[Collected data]

·····

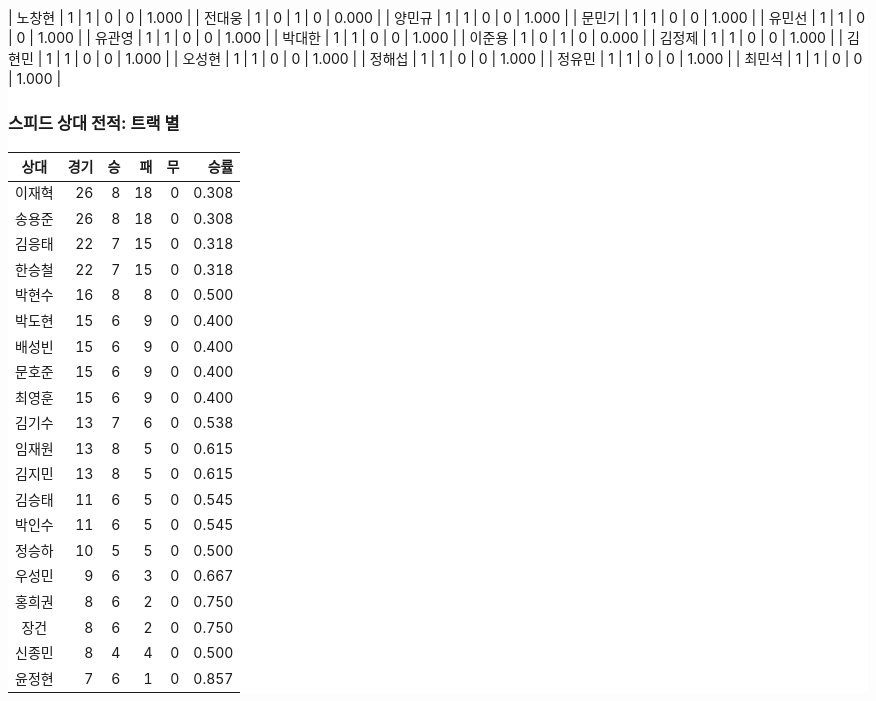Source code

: | 노창현 | 1 | 1 | 0 | 0 | 1.000 |
| 전대웅 | 1 | 0 | 1 | 0 | 0.000 |
| 양민규 | 1 | 1 | 0 | 0 | 1.000 |
| 문민기 | 1 | 1 | 0 | 0 | 1.000 |
| 유민선 | 1 | 1 | 0 | 0 | 1.000 |
| 유관영 | 1 | 1 | 0 | 0 | 1.000 |
| 박대한 | 1 | 1 | 0 | 0 | 1.000 |
| 이준용 | 1 | 0 | 1 | 0 | 0.000 |
| 김정제 | 1 | 1 | 0 | 0 | 1.000 |
| 김현민 | 1 | 1 | 0 | 0 | 1.000 |
| 오성현 | 1 | 1 | 0 | 0 | 1.000 |
| 정해섭 | 1 | 1 | 0 | 0 | 1.000 |
| 정유민 | 1 | 1 | 0 | 0 | 1.000 |
| 최민석 | 1 | 1 | 0 | 0 | 1.000 |

### 스피드 상대 전적: 트랙 별

| 상대 | 경기 | 승 | 패 | 무 | 승률 |
|:---:|---:|---:|---:|---:|---:|
| 이재혁 | 26 | 8 | 18 | 0 | 0.308 |
| 송용준 | 26 | 8 | 18 | 0 | 0.308 |
| 김응태 | 22 | 7 | 15 | 0 | 0.318 |
| 한승철 | 22 | 7 | 15 | 0 | 0.318 |
| 박현수 | 16 | 8 | 8 | 0 | 0.500 |
| 박도현 | 15 | 6 | 9 | 0 | 0.400 |
| 배성빈 | 15 | 6 | 9 | 0 | 0.400 |
| 문호준 | 15 | 6 | 9 | 0 | 0.400 |
| 최영훈 | 15 | 6 | 9 | 0 | 0.400 |
| 김기수 | 13 | 7 | 6 | 0 | 0.538 |
| 임재원 | 13 | 8 | 5 | 0 | 0.615 |
| 김지민 | 13 | 8 | 5 | 0 | 0.615 |
| 김승태 | 11 | 6 | 5 | 0 | 0.545 |
| 박인수 | 11 | 6 | 5 | 0 | 0.545 |
| 정승하 | 10 | 5 | 5 | 0 | 0.500 |
| 우성민 | 9 | 6 | 3 | 0 | 0.667 |
| 홍희권 | 8 | 6 | 2 | 0 | 0.750 |
| 장건 | 8 | 6 | 2 | 0 | 0.750 |
| 신종민 | 8 | 4 | 4 | 0 | 0.500 |
| 윤정현 | 7 | 6 | 1 | 0 | 0.857 |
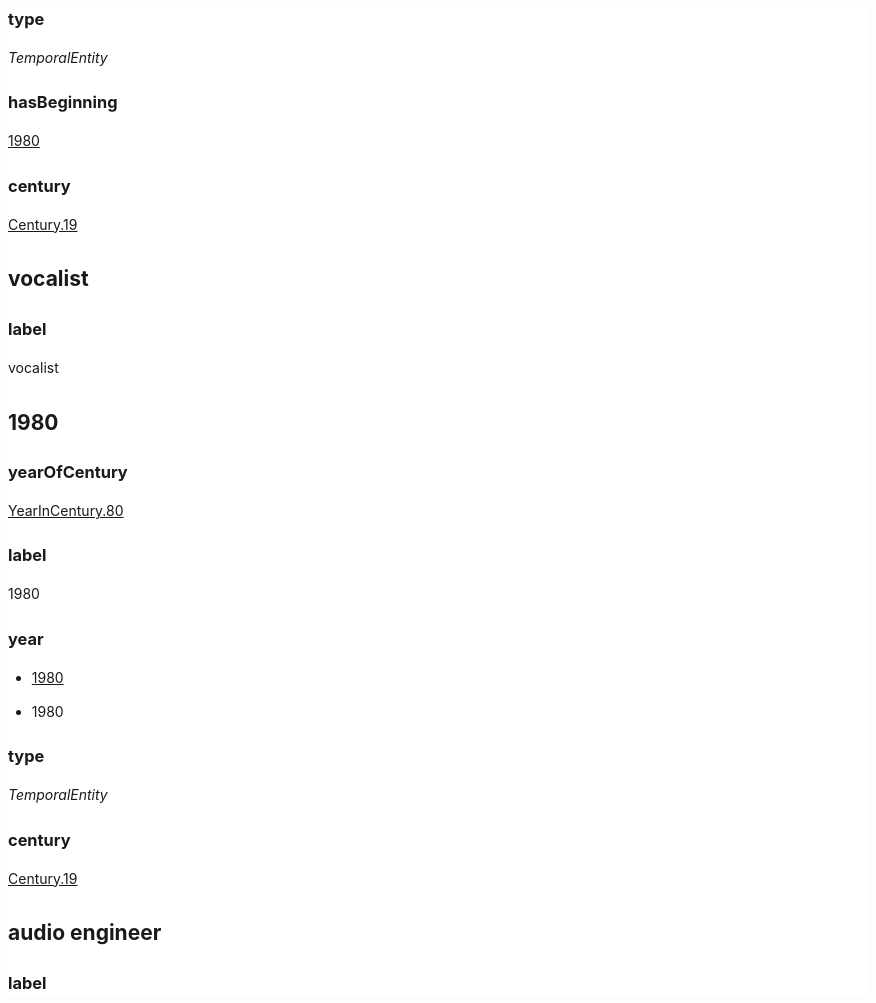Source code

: ### type


*TemporalEntity*

### hasBeginning


[1980](#1980)

### century


[Century.19](#Century.19)

## vocalist

### label


vocalist

## 1980

### yearOfCentury


[YearInCentury.80](#YearInCentury.80)

### label


1980

### year

 - [1980](#1980)

 - 1980

### type


*TemporalEntity*

### century


[Century.19](#Century.19)

## audio engineer

### label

·····

[Activity]: Going back over the entries above, copy word for word every line from the one that has "정유민 | 1 | 1" on through the one that has "박도현 | 15 | 6".

[Answer box]:
| 정유민 | 1 | 1 | 0 | 0 | 1.000 |
| 최민석 | 1 | 1 | 0 | 0 | 1.000 |

### 스피드 상대 전적: 트랙 별

| 상대 | 경기 | 승 | 패 | 무 | 승률 |
|:---:|---:|---:|---:|---:|---:|
| 이재혁 | 26 | 8 | 18 | 0 | 0.308 |
| 송용준 | 26 | 8 | 18 | 0 | 0.308 |
| 김응태 | 22 | 7 | 15 | 0 | 0.318 |
| 한승철 | 22 | 7 | 15 | 0 | 0.318 |
| 박현수 | 16 | 8 | 8 | 0 | 0.500 |
| 박도현 | 15 | 6 | 9 | 0 | 0.400 |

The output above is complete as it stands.